The British remake of Drive director Nicolas Winding Refn's Pusher, which has just received its world premiere in Edinburgh, shares the same relentless narrative tempo that made the 1996 original so distinctive.
The characters and milieu are familiar from dozens of other seedy, low-budget British gangster films but we very quickly begin to identify with small-time drug dealer Frank (Richard Coyle) as he blunders round London, desperately trying to pay off a £55,000 debt.
Spanish-born director Luis Prieto isn't embarrassed at all about using all the genre clichés: pounding music, sweaty close-ups, fights in strobe-lit nightclubs, chases, shots of rubbish-strewn London streets. The screenplay doesn't entirely hang together. The machismo and posturing dialogue sometimes grate. However, what the film does have is ferocious drive and some very vividly drawn characters.

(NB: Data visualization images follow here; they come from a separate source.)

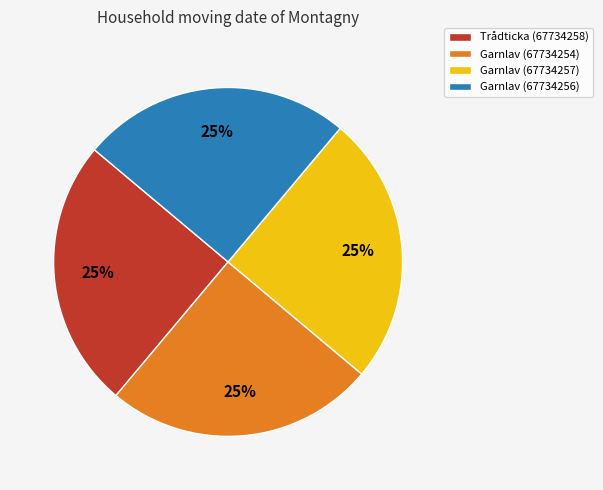

To the nearest percent, what portion does Garnlav (67734256) represent?

25%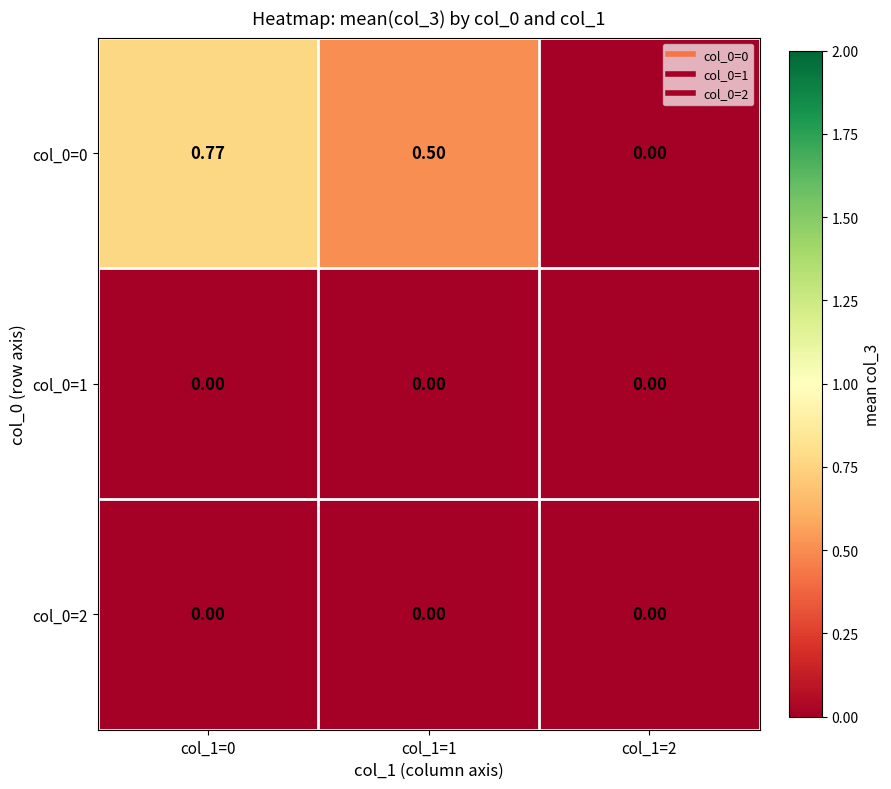

What is the total value across all series at col_1=0?

0.8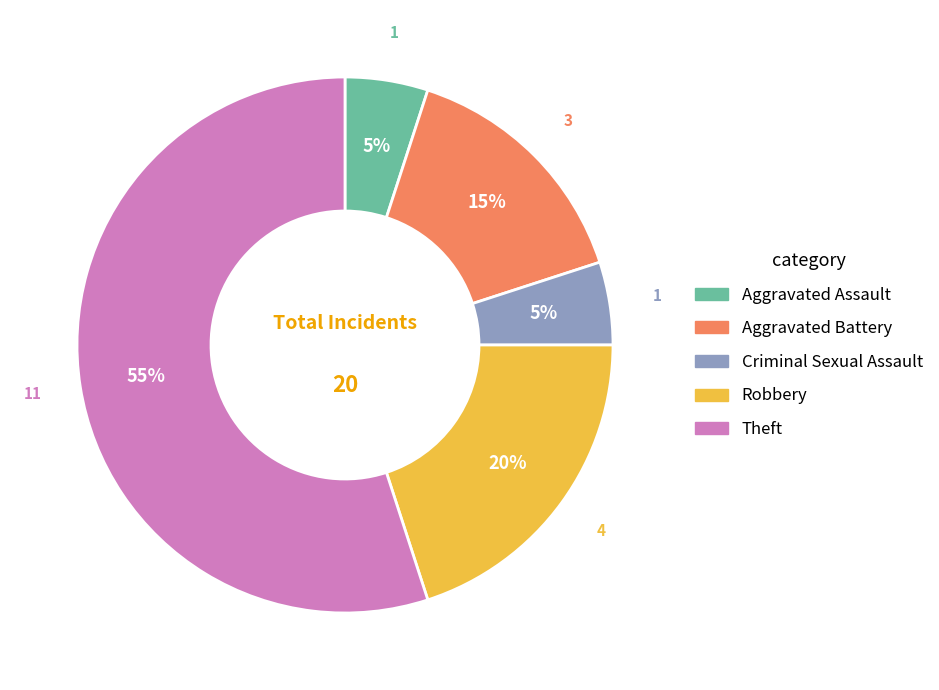

How many slices are in this pie chart?

5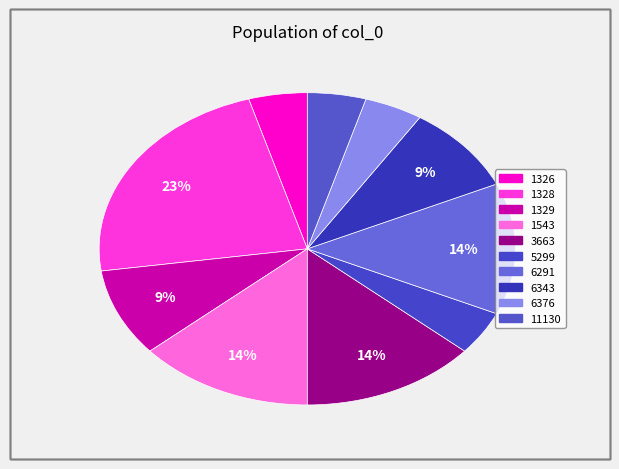

How many slices are in this pie chart?

10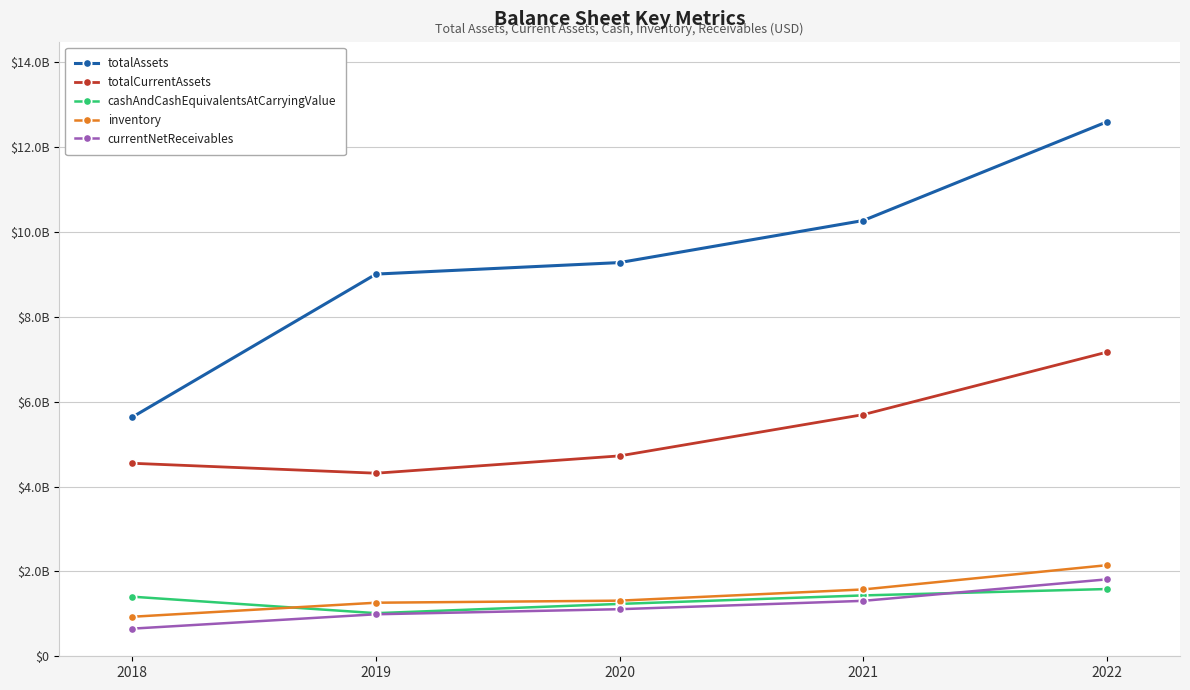

Does the chart have visible grid lines?

Yes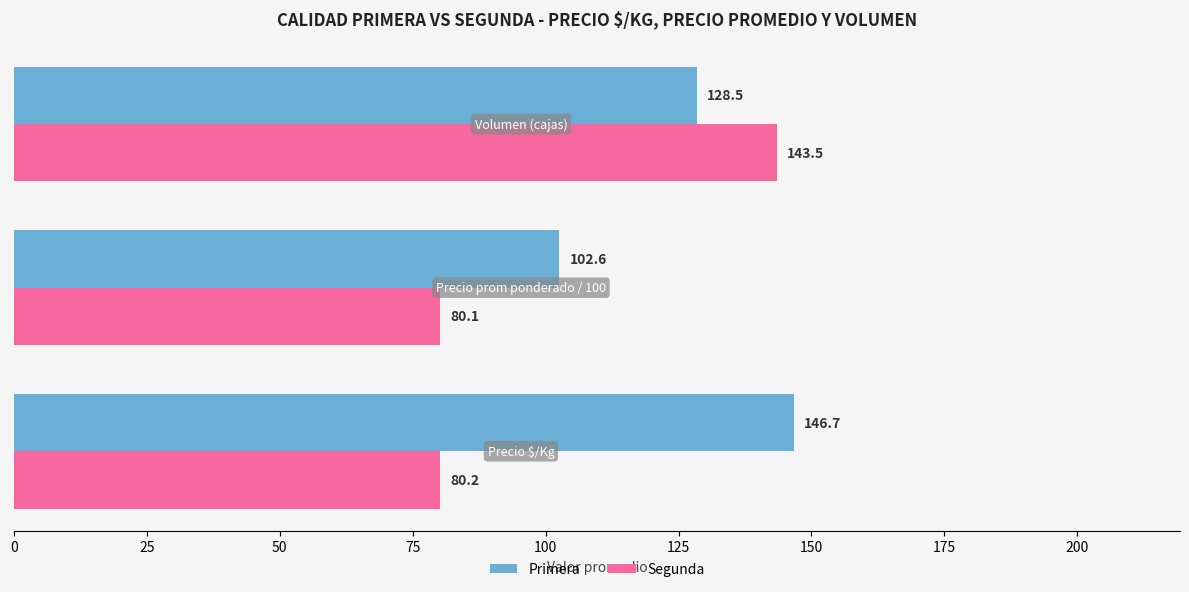

What is the greatest value displayed?

146.7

In a slightly ambiguous, strangely written role as Flo, an erotic dancer, drug dealer and all round siren, fashion model Agyness Deyn brings an unlikely glamour to proceedings. The producers are reportedly contemplating a spin-off film in which she would be the main protagonist. Here, Deyn (also shortly to be seen in Terence Davies's Sunset Song) isn't on screen much and her character's motivation is hard to surmise but she has real presence.
The producers (who include Refn) were also sensible to cast the wonderful Zlatko Buric (who appeared in the original as well as in Stephen Frears' Dirty Pretty Things) as the tall, genial Milo, the man to whom Frank owes the money. Milo isn't the typical heavy. He has a sweet tooth and is constantly trying to feed Frank pastry. He likes Frank but (as is the immutable law in gangster films like this), he puts money before friendship and is quite prepared to break his friend's kneecaps if he's not repaid in full.
The Pusher premise is similar to that of Frank Capra's It's a Wonderful Life. The difference here is that there's no Clarence the angel to help out Frank. He's sleazy and violent. We see him brutally beat up his "gobby" friend Tony (Bronson Webb). When he needs money, he'll beg from his mother or extort it. Nonetheless, you can't help but root for him as he tries desperately to clamber out of a very big hole. "I didn't do anything wrong," he laments at one stage as his life falls apart. Just as in the original film, the fates are against him and there is little he can do to avoid his own damnation.